Most of all, it’s time to start thinking seriously about the end of the year celebration. My schools tended to call it EOY (we educators like our abbreviations). After many years of May celebrations, there were some resources that I keep going back for my final celebration of the year.
Streamers are a must. For a little money, they add a lot to the feeling that this is a special occasion. Yes, it will take work, lots of tape, and maybe a sturdy chair to step up on. However, the effort is well worth the reward.
Balloons also signify special occasions. Think about all of the times when you had a balloon. It wasn’t just because it was Tuesday. It’s always special when there are balloons. Of course, observe special safety requirements when necessary. If you’re truly concerned, you can hang balloons in the classroom that is out of the reach of little hands.
Caps and Gowns
My classroom had caps and gowns every year. Usually, gold. Not because gold was our school color, but our staff felt the color most represented celebration in our school. There are a couple of places where you can get caps and gowns. Here is a cap and gown set on Amazon.

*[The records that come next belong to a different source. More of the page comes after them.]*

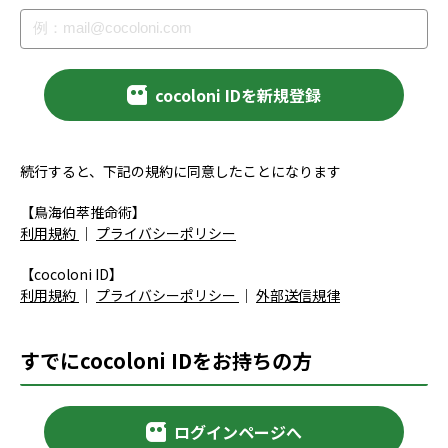
cocoloni IDを新規登録
続行すると、下記の規約に同意したことになります
【鳥海伯萃推命術】
利用規約
｜
プライバシーポリシー
【cocoloni ID】
利用規約
｜
プライバシーポリシー
｜
外部送信規律
すでにcocoloni IDをお持ちの方
ログインページへ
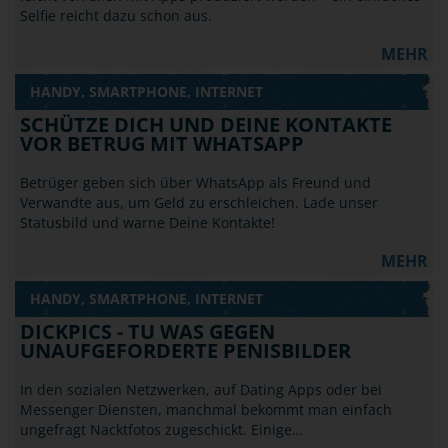
Selfie reicht dazu schon aus.
MEHR
HANDY, SMARTPHONE, INTERNET
SCHÜTZE DICH UND DEINE KONTAKTE
VOR BETRUG MIT WHATSAPP
Betrüger geben sich über WhatsApp als Freund und
Verwandte aus, um Geld zu erschleichen. Lade unser
Statusbild und warne Deine Kontakte!
MEHR
HANDY, SMARTPHONE, INTERNET
DICKPICS - TU WAS GEGEN
UNAUFGEFORDERTE PENISBILDER
In den sozialen Netzwerken, auf Dating Apps oder bei
Messenger Diensten, manchmal bekommt man einfach
ungefragt Nacktfotos zugeschickt. Einige…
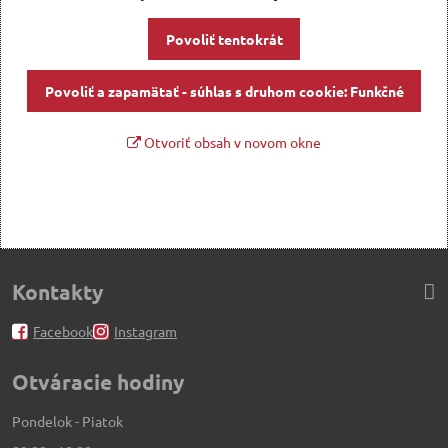
Povoliť tentokrát
Povoliť a zapamätať - súhlas s druhom cookie: Funkčné
Otvoriť obsah v novom okne
Kontakty
Facebook
Instagram
Otváracie hodiny
Pondelok - Piatok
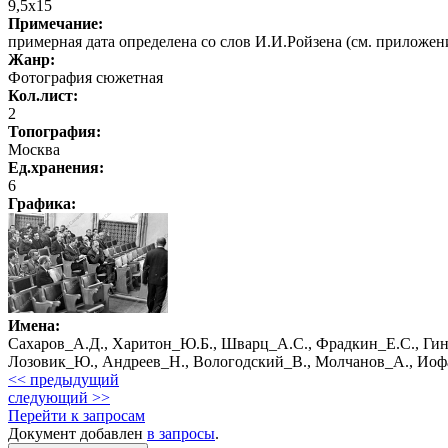
9,5х15
Примечание:
примерная дата определена со слов И.И.Ройзена (см. приложен
Жанр:
Фотография сюжетная
Кол.лист:
2
Топография:
Москва
Ед.хранения:
6
Графика
:
Имена:
Сахаров_А.Д., Харитон_Ю.Б., Шварц_А.С., Фрадкин_Е.С., Ги
Лозовик_Ю., Андреев_Н., Вологодский_В., Молчанов_А., Ио
<< предыдущий
следующий >>
Перейти к запросам
Документ добавлен
в запросы
.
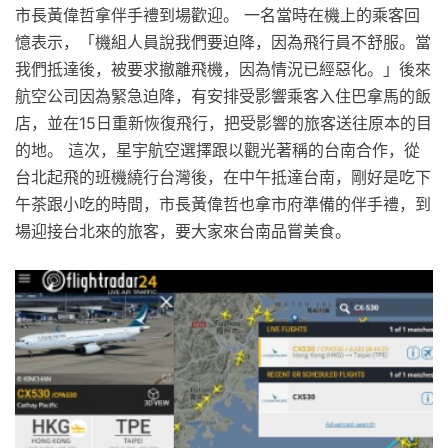
市長黃偉哲拿伴手禮到場歡迎。 一名當時在機上的乘客回
憶表示，「機組人員說我們要迫降，因為飛行員不舒服。當
我們抵達後，被要求撤離飛機，因為情況已經惡化。」後來
航空公司因為緊急迫降，有安排受影響乘客入住巴拿馬的飯
店，並在15日重新恢復飛行，把受影響的旅客送往原本的目
的地。 這次，星宇航空選擇跟以觀光著稱的台南合作，從
台北起飛的班機繞行台灣後，在中午抵達台南，剛好是吃下
午茶跟小吃的時間，市長黃偉哲也拿市府準備的伴手禮，到
場迎接台北來的旅客，要大家來台南品嘗美食。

Now, before you go out and buy these, make sure you take the measurements of the children. Yes, the caps and gowns come in sizes. The last thing you want to do is get an X-large for your petite kiddos. You can make the measurement process part of your end of year celebration routine.
Document the moment with a certificate. Just know that the certificate is more for the parents than for the kiddos. Yes, the kiddos will be excited to keep that piece of paper, but you know that the certificate will quickly transfer to the parent’s hands (you’ve seen your kiddos handle paper before). The parents are the ones who will keep and cherish this document, reminding them of this precious moment in their child’s life.

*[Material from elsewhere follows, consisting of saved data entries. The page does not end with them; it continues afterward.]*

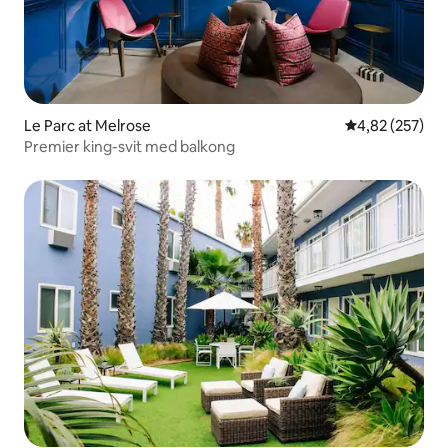
Le Parc at Melrose
4,82 av 5 i ge
4,82 (257)
Premier king-svit med balkong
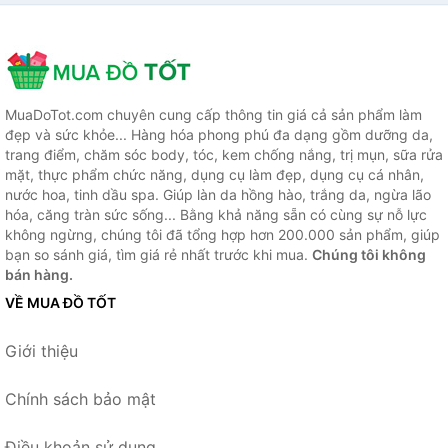
MuaDoTot.com chuyên cung cấp thông tin giá cả sản phẩm làm
đẹp và sức khỏe... Hàng hóa phong phú đa dạng gồm dưỡng da,
trang điểm, chăm sóc body, tóc, kem chống nắng, trị mụn, sữa rửa
mặt, thực phẩm chức năng, dụng cụ làm đẹp, dụng cụ cá nhân,
nước hoa, tinh dầu spa. Giúp làn da hồng hào, trắng da, ngừa lão
hóa, căng tràn sức sống... Bằng khả năng sẵn có cùng sự nỗ lực
không ngừng, chúng tôi đã tổng hợp hơn 200.000 sản phẩm, giúp
bạn so sánh giá, tìm giá rẻ nhất trước khi mua.
Chúng tôi không
bán hàng.
VỀ MUA ĐỒ TỐT
Giới thiệu
Chính sách bảo mật
Điều khoản sử dụng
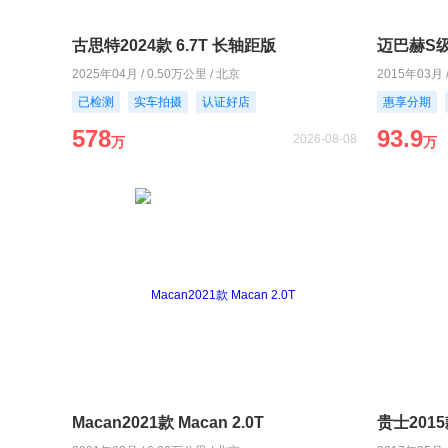
古思特2024款 6.7T 长轴距版
迈巴赫S级2
2025年04月 / 0.50万公里 / 北京
2015年03月 
已检测
实车拍摄
认证好店
惠享分期
578
93.9
2026-08-08
万
万
Macan2021款 Macan 2.0T
贵士2015款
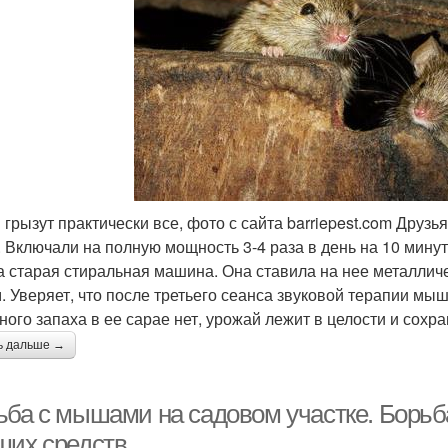
грызут практически все, фото с сайта barriepest.com Друз
. Включали на полную мощность 3-4 раза в день на 10 минут.
а старая стиральная машина. Она ставила на нее металличе
. Уверяет, что после третьего сеанса звуковой терапии мы
ого запаха в ее сарае нет, урожай лежит в целости и сохра
ь дальше →
ьба с мышами на садовом участке. Борьб
ших средств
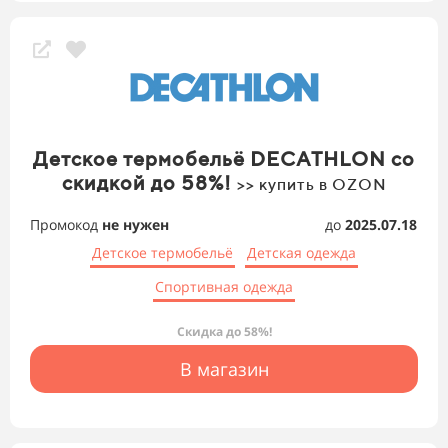
Детское термобельё DECATHLON со
скидкой до 58%!
>> купить в OZON
Промокод
не нужен
до
2025.07.18
Детское термобельё
Детская одежда
Спортивная одежда
Скидка до 58%!
В магазин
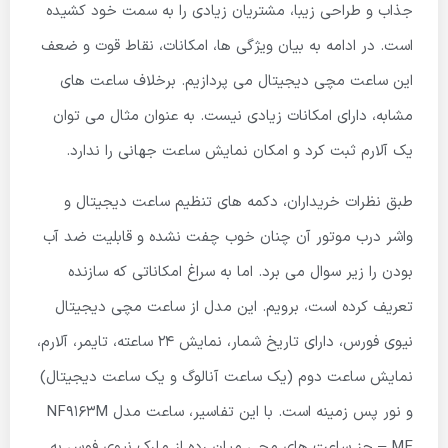
جذاب و طراحی زیبا، مشتریان زیادی را به سمت خود کشیده
است. در ادامه به بیان ویژگی ها، امکانات، نقاط قوت و ضعف
این ساعت مچی دیجیتال می پردازیم. برخلاف ساعت های
مشابه، دارای امکانات زیادی نیست. به عنوان مثال می توان
یک آلارم ثبت کرد و امکان نمایش ساعت جهانی را ندارد.
طبق نظرات خریداران، دکمه های تنظیم ساعت دیجیتال و
واشر درب موتور آن چنان خوب چفت نشده و قابلیت ضد آب
بودن را زیر سوال می برد. اما به سراغ امکاناتی که سازنده
تعریف کرده است، برویم. این مدل از ساعت مچی دیجیتال
نیوی فورس، دارای تاریخ شمار، نمایش 24 ساعته، تایمر، آلارم،
نمایش ساعت دوم (یک ساعت آنالوگ و یک ساعت دیجیتال)
و نور پس زمینه است. با این تفاسیر، ساعت مدل NF9163M
– ME جز ساعت های مچی میان رده از مارک نیوی فوس به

This is going to be controversial, but allow the kids to have some of their favorite foods – even if they are not healthy, but still adhere to allergy restrictions.
I know, I know. We promote healthy eating and practices. However, here’s my thinking. We are preparing them to be life-long learners and independent adults. And, in real life, when we celebrate major life events – weddings, graduations, birthdays, anniversaries, holidays, etc. – we all tend to throw our diets out the window. Not just because we don’t care, but because of family and cultural traditions – the memories we all have around a meal.
Healthy eating is meant to leave a lasting impact on the children’s overall eating patterns, but not restrict them from celebrations and special occasions. That’s just my point of view.
The end is near! Summer is coming! You’re almost there!